What needs to be done: Give the entries again, word for word.

Supplied records:
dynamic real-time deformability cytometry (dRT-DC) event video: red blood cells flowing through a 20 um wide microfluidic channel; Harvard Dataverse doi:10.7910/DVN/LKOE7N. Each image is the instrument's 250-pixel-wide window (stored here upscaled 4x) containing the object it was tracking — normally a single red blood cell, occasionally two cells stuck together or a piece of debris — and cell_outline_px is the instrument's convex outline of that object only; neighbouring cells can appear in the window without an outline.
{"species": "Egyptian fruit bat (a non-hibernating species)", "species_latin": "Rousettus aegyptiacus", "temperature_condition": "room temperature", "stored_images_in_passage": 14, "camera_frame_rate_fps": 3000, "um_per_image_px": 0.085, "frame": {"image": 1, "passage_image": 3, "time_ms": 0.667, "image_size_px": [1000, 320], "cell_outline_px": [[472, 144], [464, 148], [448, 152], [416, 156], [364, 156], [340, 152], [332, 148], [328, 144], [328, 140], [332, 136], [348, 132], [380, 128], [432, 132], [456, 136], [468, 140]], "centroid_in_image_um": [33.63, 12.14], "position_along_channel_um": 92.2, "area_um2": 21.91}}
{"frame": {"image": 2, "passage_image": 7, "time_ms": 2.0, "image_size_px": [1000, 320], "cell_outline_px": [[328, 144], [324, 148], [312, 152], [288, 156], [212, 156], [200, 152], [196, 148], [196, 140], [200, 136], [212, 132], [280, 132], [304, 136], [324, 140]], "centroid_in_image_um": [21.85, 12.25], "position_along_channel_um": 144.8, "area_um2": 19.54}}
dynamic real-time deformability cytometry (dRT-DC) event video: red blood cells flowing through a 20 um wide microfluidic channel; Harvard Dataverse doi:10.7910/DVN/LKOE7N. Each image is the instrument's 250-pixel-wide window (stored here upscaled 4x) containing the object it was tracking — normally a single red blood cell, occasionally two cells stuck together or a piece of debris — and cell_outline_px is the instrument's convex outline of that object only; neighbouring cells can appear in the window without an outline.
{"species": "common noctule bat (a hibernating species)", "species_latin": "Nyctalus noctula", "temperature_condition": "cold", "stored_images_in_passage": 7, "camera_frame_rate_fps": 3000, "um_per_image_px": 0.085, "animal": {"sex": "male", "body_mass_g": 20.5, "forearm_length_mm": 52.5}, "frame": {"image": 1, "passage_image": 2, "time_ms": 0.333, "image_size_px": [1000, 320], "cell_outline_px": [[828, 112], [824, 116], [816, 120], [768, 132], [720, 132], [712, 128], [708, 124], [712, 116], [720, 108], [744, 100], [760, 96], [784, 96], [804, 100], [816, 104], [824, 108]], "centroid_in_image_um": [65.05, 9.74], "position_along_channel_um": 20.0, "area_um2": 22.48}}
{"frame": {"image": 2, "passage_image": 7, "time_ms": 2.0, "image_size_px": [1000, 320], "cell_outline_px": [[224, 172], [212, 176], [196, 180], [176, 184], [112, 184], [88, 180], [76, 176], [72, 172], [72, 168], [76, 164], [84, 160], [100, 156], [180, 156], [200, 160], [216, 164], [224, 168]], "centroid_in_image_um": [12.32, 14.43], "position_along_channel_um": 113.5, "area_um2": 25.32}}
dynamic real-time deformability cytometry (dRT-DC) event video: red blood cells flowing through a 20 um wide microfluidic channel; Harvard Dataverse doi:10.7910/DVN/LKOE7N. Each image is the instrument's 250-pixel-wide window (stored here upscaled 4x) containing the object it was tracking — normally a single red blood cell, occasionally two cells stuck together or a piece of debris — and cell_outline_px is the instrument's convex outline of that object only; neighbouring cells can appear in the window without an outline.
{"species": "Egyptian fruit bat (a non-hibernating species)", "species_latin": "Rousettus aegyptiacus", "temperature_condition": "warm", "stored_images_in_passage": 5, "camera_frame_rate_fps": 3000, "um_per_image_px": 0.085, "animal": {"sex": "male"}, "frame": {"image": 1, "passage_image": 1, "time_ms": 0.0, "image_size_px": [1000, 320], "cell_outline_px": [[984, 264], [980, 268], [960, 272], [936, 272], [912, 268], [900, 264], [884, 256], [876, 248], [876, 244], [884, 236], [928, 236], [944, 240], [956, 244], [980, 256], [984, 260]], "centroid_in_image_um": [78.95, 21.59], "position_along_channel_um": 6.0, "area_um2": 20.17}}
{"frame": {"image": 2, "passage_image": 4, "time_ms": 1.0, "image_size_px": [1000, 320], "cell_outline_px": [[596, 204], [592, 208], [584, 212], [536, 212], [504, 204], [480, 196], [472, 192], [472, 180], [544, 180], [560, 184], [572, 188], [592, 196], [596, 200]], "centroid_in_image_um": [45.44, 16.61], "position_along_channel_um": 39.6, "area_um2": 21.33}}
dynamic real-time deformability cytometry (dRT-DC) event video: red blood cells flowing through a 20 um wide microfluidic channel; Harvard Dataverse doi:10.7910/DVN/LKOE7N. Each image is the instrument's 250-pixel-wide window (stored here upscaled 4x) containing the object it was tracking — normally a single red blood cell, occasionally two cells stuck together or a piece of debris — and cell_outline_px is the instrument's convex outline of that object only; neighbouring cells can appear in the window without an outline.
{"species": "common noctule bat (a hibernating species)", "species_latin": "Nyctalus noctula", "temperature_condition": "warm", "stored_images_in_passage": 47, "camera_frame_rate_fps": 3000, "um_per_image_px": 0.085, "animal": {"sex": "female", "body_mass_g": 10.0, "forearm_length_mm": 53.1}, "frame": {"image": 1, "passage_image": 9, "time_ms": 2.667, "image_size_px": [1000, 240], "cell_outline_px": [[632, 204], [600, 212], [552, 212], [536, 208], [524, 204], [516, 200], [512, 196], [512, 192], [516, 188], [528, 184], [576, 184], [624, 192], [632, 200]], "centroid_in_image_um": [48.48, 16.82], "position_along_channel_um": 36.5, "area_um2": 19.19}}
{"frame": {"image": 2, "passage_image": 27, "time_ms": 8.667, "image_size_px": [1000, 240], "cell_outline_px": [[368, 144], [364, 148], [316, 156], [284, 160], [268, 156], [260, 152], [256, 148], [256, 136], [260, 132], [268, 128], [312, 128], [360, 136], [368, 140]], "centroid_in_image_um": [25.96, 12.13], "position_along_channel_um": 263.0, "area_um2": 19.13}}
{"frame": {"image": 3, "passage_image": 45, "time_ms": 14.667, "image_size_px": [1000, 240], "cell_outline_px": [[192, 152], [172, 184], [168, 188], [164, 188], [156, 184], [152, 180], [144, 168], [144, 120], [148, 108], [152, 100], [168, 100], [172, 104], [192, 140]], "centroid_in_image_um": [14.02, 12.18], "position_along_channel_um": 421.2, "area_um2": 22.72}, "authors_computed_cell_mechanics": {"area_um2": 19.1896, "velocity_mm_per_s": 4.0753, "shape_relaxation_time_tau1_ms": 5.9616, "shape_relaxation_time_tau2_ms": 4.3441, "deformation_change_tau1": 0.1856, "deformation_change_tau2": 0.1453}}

Expected answer:
dynamic real-time deformability cytometry (dRT-DC) event video: red blood cells flowing through a 20 um wide microfluidic channel; Harvard Dataverse doi:10.7910/DVN/LKOE7N. Each image is the instrument's 250-pixel-wide window (stored here upscaled 4x) containing the object it was tracking — normally a single red blood cell, occasionally two cells stuck together or a piece of debris — and cell_outline_px is the instrument's convex outline of that object only; neighbouring cells can appear in the window without an outline.
{"species": "Egyptian fruit bat (a non-hibernating species)", "species_latin": "Rousettus aegyptiacus", "temperature_condition": "room temperature", "stored_images_in_passage": 14, "camera_frame_rate_fps": 3000, "um_per_image_px": 0.085, "frame": {"image": 1, "passage_image": 3, "time_ms": 0.667, "image_size_px": [1000, 320], "cell_outline_px": [[472, 144], [464, 148], [448, 152], [416, 156], [364, 156], [340, 152], [332, 148], [328, 144], [328, 140], [332, 136], [348, 132], [380, 128], [432, 132], [456, 136], [468, 140]], "centroid_in_image_um": [33.63, 12.14], "position_along_channel_um": 92.2, "area_um2": 21.91}}
{"frame": {"image": 2, "passage_image": 7, "time_ms": 2.0, "image_size_px": [1000, 320], "cell_outline_px": [[328, 144], [324, 148], [312, 152], [288, 156], [212, 156], [200, 152], [196, 148], [196, 140], [200, 136], [212, 132], [280, 132], [304, 136], [324, 140]], "centroid_in_image_um": [21.85, 12.25], "position_along_channel_um": 144.8, "area_um2": 19.54}}
dynamic real-time deformability cytometry (dRT-DC) event video: red blood cells flowing through a 20 um wide microfluidic channel; Harvard Dataverse doi:10.7910/DVN/LKOE7N. Each image is the instrument's 250-pixel-wide window (stored here upscaled 4x) containing the object it was tracking — normally a single red blood cell, occasionally two cells stuck together or a piece of debris — and cell_outline_px is the instrument's convex outline of that object only; neighbouring cells can appear in the window without an outline.
{"species": "common noctule bat (a hibernating species)", "species_latin": "Nyctalus noctula", "temperature_condition": "cold", "stored_images_in_passage": 7, "camera_frame_rate_fps": 3000, "um_per_image_px": 0.085, "animal": {"sex": "male", "body_mass_g": 20.5, "forearm_length_mm": 52.5}, "frame": {"image": 1, "passage_image": 2, "time_ms": 0.333, "image_size_px": [1000, 320], "cell_outline_px": [[828, 112], [824, 116], [816, 120], [768, 132], [720, 132], [712, 128], [708, 124], [712, 116], [720, 108], [744, 100], [760, 96], [784, 96], [804, 100], [816, 104], [824, 108]], "centroid_in_image_um": [65.05, 9.74], "position_along_channel_um": 20.0, "area_um2": 22.48}}
{"frame": {"image": 2, "passage_image": 7, "time_ms": 2.0, "image_size_px": [1000, 320], "cell_outline_px": [[224, 172], [212, 176], [196, 180], [176, 184], [112, 184], [88, 180], [76, 176], [72, 172], [72, 168], [76, 164], [84, 160], [100, 156], [180, 156], [200, 160], [216, 164], [224, 168]], "centroid_in_image_um": [12.32, 14.43], "position_along_channel_um": 113.5, "area_um2": 25.32}}
dynamic real-time deformability cytometry (dRT-DC) event video: red blood cells flowing through a 20 um wide microfluidic channel; Harvard Dataverse doi:10.7910/DVN/LKOE7N. Each image is the instrument's 250-pixel-wide window (stored here upscaled 4x) containing the object it was tracking — normally a single red blood cell, occasionally two cells stuck together or a piece of debris — and cell_outline_px is the instrument's convex outline of that object only; neighbouring cells can appear in the window without an outline.
{"species": "Egyptian fruit bat (a non-hibernating species)", "species_latin": "Rousettus aegyptiacus", "temperature_condition": "warm", "stored_images_in_passage": 5, "camera_frame_rate_fps": 3000, "um_per_image_px": 0.085, "animal": {"sex": "male"}, "frame": {"image": 1, "passage_image": 1, "time_ms": 0.0, "image_size_px": [1000, 320], "cell_outline_px": [[984, 264], [980, 268], [960, 272], [936, 272], [912, 268], [900, 264], [884, 256], [876, 248], [876, 244], [884, 236], [928, 236], [944, 240], [956, 244], [980, 256], [984, 260]], "centroid_in_image_um": [78.95, 21.59], "position_along_channel_um": 6.0, "area_um2": 20.17}}
{"frame": {"image": 2, "passage_image": 4, "time_ms": 1.0, "image_size_px": [1000, 320], "cell_outline_px": [[596, 204], [592, 208], [584, 212], [536, 212], [504, 204], [480, 196], [472, 192], [472, 180], [544, 180], [560, 184], [572, 188], [592, 196], [596, 200]], "centroid_in_image_um": [45.44, 16.61], "position_along_channel_um": 39.6, "area_um2": 21.33}}
dynamic real-time deformability cytometry (dRT-DC) event video: red blood cells flowing through a 20 um wide microfluidic channel; Harvard Dataverse doi:10.7910/DVN/LKOE7N. Each image is the instrument's 250-pixel-wide window (stored here upscaled 4x) containing the object it was tracking — normally a single red blood cell, occasionally two cells stuck together or a piece of debris — and cell_outline_px is the instrument's convex outline of that object only; neighbouring cells can appear in the window without an outline.
{"species": "common noctule bat (a hibernating species)", "species_latin": "Nyctalus noctula", "temperature_condition": "warm", "stored_images_in_passage": 47, "camera_frame_rate_fps": 3000, "um_per_image_px": 0.085, "animal": {"sex": "female", "body_mass_g": 10.0, "forearm_length_mm": 53.1}, "frame": {"image": 1, "passage_image": 9, "time_ms": 2.667, "image_size_px": [1000, 240], "cell_outline_px": [[632, 204], [600, 212], [552, 212], [536, 208], [524, 204], [516, 200], [512, 196], [512, 192], [516, 188], [528, 184], [576, 184], [624, 192], [632, 200]], "centroid_in_image_um": [48.48, 16.82], "position_along_channel_um": 36.5, "area_um2": 19.19}}
{"frame": {"image": 2, "passage_image": 27, "time_ms": 8.667, "image_size_px": [1000, 240], "cell_outline_px": [[368, 144], [364, 148], [316, 156], [284, 160], [268, 156], [260, 152], [256, 148], [256, 136], [260, 132], [268, 128], [312, 128], [360, 136], [368, 140]], "centroid_in_image_um": [25.96, 12.13], "position_along_channel_um": 263.0, "area_um2": 19.13}}
{"frame": {"image": 3, "passage_image": 45, "time_ms": 14.667, "image_size_px": [1000, 240], "cell_outline_px": [[192, 152], [172, 184], [168, 188], [164, 188], [156, 184], [152, 180], [144, 168], [144, 120], [148, 108], [152, 100], [168, 100], [172, 104], [192, 140]], "centroid_in_image_um": [14.02, 12.18], "position_along_channel_um": 421.2, "area_um2": 22.72}, "authors_computed_cell_mechanics": {"area_um2": 19.1896, "velocity_mm_per_s": 4.0753, "shape_relaxation_time_tau1_ms": 5.9616, "shape_relaxation_time_tau2_ms": 4.3441, "deformation_change_tau1": 0.1856, "deformation_change_tau2": 0.1453}}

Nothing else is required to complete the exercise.